The other thing that makes it heartbreaking is that there’s no guarantee Virginia will get back. When Duke blew a 17-point lead to Kentucky in 1998 in this same round, the Blue Devils already had a couple recent national championships and were established as a perennial power under Mike Krzyzewski. Maybe Bennett will do the same for UVA, but asking anyone to match what Coach K is done is a tall, if not impossible order.

What’s more likely is that Virginia will continue to be a steady, solid basketball team, but one that shows up anywhere from a 3-seed on a good year to an 8-9 seed off a rebuilding season. This is a school that takes academics seriously and it’s always hard to just reload at a place like this.

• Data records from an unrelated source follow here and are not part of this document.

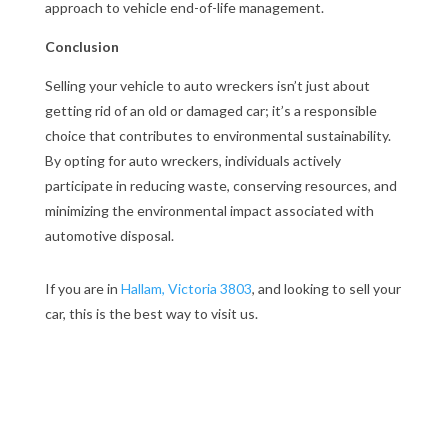
approach to vehicle end-of-life management.
Conclusion
Selling your vehicle to auto wreckers isn’t just about
getting rid of an old or damaged car; it’s a responsible
choice that contributes to environmental sustainability.
By opting for auto wreckers, individuals actively
participate in reducing waste, conserving resources, and
minimizing the environmental impact associated with
automotive disposal.
If you are in
Hallam, Victoria 3803
, and looking to sell your
car, this is the best way to visit us.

Duke has done it, but again, they have the greatest coach in the history of college basketball. North Carolina has done it, but they have academic scandals hidden underneath their pristine image. To be really clean and really good—at least year after year—is pretty rare in college athletics.

We know for a fact this was Brogdon’s last game. Even though the senior didn’t shoot well, he still rebounded and distributed, displaying the consistent effort that Virginia has given over these past three seasons that have seen them garner two 1-seeds and a 2-seed. Anyone can have a bad shooting night and it’s sad to see it happen to a kid who works so hard and plays the right way.

Bennett will be back and I hope I’m being overly pessimistic right now. I like him and I’ll root for him over anyone else in the ACC. But right now, I just have a bad feeling that his best chance at a Final Four went slipping through his fingers in Chicago.